### SOURCE PASSAGE

# # # # # # #

The loss area concealment by VDP for two adjacently lost CTUs

The cost function is based on boundary matching and defined as follows:

$$ \boldsymbol{SA}{\boldsymbol{D}}_{\boldsymbol{A}}=\boldsymbol{SA}{\boldsymbol{D}}_{\boldsymbol{A},\boldsymbol{left}}+\boldsymbol{SA}{\boldsymbol{D}}_{\boldsymbol{A},\boldsymbol{up}}+\boldsymbol{SA}{\boldsymbol{D}}_{\boldsymbol{A},\boldsymbol{right}}+\boldsymbol{SA}{\boldsymbol{D}}_{\boldsymbol{A},\boldsymbol{down}} $$
(1)

# # # # # # #

### DATA LISTING
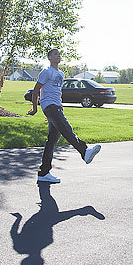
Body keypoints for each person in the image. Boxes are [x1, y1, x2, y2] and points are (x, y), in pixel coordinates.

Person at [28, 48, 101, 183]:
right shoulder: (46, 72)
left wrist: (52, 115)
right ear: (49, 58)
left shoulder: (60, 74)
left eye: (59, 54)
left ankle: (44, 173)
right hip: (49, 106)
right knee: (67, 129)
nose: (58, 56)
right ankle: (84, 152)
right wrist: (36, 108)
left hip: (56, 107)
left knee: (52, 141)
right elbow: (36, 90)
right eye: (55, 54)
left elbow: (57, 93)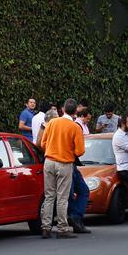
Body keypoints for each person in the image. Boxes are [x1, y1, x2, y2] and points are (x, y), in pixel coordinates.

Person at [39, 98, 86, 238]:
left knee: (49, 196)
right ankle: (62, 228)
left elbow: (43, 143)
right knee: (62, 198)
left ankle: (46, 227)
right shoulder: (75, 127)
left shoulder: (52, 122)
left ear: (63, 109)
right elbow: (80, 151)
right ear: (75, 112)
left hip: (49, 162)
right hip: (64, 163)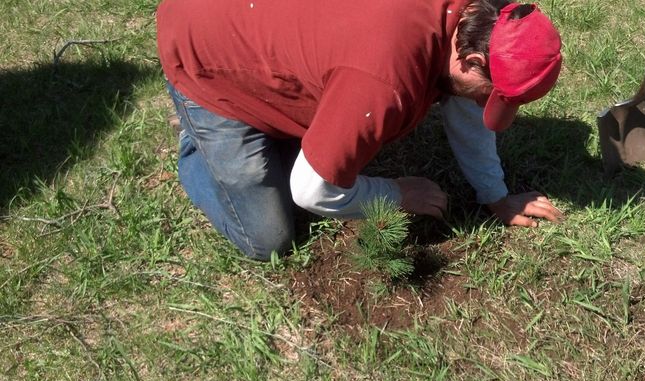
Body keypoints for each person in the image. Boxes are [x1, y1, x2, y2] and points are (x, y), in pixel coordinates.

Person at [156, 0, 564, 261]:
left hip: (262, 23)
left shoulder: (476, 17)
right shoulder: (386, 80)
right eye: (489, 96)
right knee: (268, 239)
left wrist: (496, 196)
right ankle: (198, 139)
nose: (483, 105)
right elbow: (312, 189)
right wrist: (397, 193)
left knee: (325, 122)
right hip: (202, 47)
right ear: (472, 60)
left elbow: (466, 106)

# # # # # # #

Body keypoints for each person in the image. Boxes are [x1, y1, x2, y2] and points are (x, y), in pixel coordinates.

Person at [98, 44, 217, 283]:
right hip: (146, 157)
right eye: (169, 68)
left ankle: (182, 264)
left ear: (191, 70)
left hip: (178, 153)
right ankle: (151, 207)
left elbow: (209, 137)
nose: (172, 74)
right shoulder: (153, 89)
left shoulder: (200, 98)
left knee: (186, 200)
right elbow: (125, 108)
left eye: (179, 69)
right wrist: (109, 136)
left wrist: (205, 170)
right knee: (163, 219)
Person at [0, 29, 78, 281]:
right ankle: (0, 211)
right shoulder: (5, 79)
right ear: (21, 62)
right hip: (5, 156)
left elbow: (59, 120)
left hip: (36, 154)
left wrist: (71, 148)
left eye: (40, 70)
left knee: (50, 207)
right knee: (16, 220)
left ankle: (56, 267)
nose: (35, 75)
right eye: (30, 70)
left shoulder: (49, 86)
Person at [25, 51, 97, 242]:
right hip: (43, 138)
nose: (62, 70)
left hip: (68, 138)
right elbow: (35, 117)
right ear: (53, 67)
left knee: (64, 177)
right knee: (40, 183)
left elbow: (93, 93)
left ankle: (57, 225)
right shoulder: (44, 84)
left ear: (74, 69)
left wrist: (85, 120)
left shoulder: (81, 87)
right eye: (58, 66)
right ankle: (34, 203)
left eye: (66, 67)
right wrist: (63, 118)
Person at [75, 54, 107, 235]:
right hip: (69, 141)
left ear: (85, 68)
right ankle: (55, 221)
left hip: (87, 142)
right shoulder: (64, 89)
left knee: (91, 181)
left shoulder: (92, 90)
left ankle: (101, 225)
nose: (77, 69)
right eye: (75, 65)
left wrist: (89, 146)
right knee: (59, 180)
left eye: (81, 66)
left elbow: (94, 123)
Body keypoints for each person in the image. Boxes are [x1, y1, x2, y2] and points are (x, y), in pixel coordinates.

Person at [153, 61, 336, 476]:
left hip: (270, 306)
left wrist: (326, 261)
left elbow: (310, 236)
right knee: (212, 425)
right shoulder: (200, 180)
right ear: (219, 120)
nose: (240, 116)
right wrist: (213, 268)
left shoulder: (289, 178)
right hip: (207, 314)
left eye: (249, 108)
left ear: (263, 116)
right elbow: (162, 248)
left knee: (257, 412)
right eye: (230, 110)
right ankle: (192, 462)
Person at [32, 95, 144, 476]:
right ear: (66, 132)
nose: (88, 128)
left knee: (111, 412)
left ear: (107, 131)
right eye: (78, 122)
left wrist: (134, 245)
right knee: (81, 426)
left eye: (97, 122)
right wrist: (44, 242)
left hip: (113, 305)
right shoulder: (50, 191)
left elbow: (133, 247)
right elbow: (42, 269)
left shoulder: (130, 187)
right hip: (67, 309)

# # # # # # #

### PROBLEM TO WORK ON
Decide whether each statement below agrees with the passage on loss area concealment, and answer yes or no, quoting the deciding words of the passage. (a) The cost function is based on boundary matching. (b) The concealment described deals with a single lost CTU. (c) The equation that defines the cost function is numbered (2).

### REPLY
(a) Yes: "The cost function is based on boundary matching"
(b) No: "for two adjacently lost CTUs"
(c) No: "(1)"